- Objective 1 -
Show every line of the records that contains the string "kern", treating uppercase and lowercase as different.

- Excerpt -
After entering g, space has been reserved for c and d but we see that this space is still populated with values stored there during the execution of f, the addresses that were stored in a and b.

: ...            :          ---->       : ...            :
+----------------+           ·+         +----------------+           ·+
| main caller RA |  8         :         | main caller RA |            :
+----------------+                      +----------------+
| main caller FP |  0         main      | main caller FP |            main
+----------------+                      +----------------+
| spilled regs   |            :         | spilled regs   |            :
| in main ...    | -16 SP     :         | in main ...    |            :
+----------------+           ·+         +----------------+           ·+
| RA for f call  |                     *| return addr    |  8         :
+----------------+                      +----------------+            :
| FP from f call |                     *| saved FP       |  0
+----------------+                      +----------------+            g
| 0x1234...      |                      | c = 0x1234...  | -8
+----------------+                      +----------------+            :
| 0x5678...      |                      | d = 0x5678...  | -16        :
+----------------+                      +----------------+           ·+

When we come to calculate our stack maps, we must tell the garbage collector that there are no live pointers here at this time.

After executing the line let c: *Pt = new Pt {5, 6}; , the space allocated for c contains a live pointer, and the space for d still contains the invalid junk (the old b).

: ...            :          ---->       : ...            :
+----------------+           ·+         +----------------+           ·+
| main caller RA |            :         | main caller RA |            :
+----------------+                      +----------------+
| main caller FP |            main      | main caller FP |            main
+----------------+                      +----------------+
| spilled regs   |            :         | spilled regs   |            :
| in main ...    |            :         | in main ...    |            :
+----------------+           ·+         +----------------+           ·+
| return addr    |  8         :         | return addr    |  8         :
+----------------+            :         +----------------+            :
| saved FP       |  0                   | saved FP       |  0
+----------------+            g         +----------------+            g
| c = 0x1234...  | -8                  *| c = 0xcccc...  | -8
+----------------+            :         +----------------+            :
| d = 0x5678...  | -16        :         | d = 0x5678...  | -16        :
+----------------+           ·+         +----------------+           ·+

And finally after executing let d: *Pt = new Pt {7, 8};, the junk in the spot reserved for d is overwritten.

- Objective 2 -
Repeat the passage of the stack-frame excerpt above that begins with the words "When we come" and ends with "(the old b).", keeping its wording unchanged.

- Listed entries -

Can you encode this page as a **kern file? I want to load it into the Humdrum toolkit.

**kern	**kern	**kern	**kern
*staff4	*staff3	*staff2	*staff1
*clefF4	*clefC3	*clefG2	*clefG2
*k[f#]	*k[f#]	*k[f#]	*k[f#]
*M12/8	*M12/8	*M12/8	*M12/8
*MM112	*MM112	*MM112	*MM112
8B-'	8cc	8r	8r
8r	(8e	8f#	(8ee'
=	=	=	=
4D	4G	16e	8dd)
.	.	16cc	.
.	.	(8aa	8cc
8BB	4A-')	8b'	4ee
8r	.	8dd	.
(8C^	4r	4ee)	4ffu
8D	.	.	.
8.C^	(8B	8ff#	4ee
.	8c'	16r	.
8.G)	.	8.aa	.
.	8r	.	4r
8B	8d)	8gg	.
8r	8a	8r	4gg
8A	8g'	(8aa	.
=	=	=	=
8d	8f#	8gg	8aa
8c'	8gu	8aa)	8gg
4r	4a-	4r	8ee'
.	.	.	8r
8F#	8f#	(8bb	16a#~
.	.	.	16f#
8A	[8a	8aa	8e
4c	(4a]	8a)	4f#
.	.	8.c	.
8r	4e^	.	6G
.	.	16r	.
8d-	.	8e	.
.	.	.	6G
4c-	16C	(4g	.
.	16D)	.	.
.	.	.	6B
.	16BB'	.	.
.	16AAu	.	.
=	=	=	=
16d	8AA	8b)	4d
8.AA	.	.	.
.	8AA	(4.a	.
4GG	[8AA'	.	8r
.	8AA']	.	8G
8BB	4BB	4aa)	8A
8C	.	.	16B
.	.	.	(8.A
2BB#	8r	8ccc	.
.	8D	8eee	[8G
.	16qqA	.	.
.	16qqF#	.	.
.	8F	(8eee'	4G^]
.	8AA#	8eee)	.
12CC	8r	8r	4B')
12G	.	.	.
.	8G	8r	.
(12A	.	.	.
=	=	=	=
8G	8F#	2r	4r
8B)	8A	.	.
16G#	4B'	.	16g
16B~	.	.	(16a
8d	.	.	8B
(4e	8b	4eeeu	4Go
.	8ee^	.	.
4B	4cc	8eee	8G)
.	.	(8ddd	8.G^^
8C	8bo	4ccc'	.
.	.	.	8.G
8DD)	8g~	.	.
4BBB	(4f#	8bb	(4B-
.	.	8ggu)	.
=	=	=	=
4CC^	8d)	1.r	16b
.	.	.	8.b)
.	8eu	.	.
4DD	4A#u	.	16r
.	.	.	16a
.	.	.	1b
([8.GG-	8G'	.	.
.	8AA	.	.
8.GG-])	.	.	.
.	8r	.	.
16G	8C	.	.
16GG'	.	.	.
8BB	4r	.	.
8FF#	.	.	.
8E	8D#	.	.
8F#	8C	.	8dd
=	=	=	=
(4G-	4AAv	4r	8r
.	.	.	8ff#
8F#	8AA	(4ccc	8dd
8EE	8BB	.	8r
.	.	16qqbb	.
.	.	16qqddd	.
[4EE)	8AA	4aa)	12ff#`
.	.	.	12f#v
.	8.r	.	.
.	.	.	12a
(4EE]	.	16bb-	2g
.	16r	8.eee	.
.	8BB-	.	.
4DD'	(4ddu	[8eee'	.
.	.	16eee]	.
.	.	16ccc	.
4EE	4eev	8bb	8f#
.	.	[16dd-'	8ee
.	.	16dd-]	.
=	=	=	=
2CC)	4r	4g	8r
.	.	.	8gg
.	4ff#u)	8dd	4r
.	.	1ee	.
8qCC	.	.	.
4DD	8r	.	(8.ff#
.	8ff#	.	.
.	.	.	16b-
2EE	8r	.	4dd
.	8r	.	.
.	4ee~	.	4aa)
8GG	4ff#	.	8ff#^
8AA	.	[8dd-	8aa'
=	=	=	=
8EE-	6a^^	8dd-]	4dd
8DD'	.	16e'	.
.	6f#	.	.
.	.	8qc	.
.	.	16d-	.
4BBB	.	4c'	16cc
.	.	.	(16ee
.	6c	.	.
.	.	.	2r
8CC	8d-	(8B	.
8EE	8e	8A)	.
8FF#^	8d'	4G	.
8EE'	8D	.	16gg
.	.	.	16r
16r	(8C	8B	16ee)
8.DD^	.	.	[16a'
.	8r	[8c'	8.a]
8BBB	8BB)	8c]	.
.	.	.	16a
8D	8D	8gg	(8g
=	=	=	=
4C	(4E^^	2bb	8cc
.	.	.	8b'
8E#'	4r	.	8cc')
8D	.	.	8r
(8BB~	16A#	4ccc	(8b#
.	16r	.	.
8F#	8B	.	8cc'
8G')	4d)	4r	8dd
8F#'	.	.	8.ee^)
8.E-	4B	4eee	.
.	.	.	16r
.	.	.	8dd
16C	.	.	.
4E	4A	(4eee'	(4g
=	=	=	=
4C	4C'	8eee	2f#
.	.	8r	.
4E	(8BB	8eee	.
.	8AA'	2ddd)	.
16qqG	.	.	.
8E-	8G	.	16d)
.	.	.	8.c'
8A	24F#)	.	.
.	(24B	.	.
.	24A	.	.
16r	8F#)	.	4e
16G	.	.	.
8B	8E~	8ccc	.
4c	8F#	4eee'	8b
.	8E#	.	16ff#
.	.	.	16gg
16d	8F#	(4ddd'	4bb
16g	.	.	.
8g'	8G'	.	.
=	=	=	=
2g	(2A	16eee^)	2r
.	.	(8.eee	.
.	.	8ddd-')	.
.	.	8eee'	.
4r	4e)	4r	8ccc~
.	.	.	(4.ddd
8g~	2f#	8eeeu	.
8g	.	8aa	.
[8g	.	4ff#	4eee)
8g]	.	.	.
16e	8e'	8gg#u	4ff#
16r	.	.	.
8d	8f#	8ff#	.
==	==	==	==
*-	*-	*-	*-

- Correct result 1 -
Can you encode this page as a **kern file? I want to load it into the Humdrum toolkit.
**kern	**kern	**kern	**kern

- Correct result 2 -
When we come to calculate our stack maps, we must tell the garbage collector that there are no live pointers here at this time.

After executing the line let c: *Pt = new Pt {5, 6}; , the space allocated for c contains a live pointer, and the space for d still contains the invalid junk (the old b).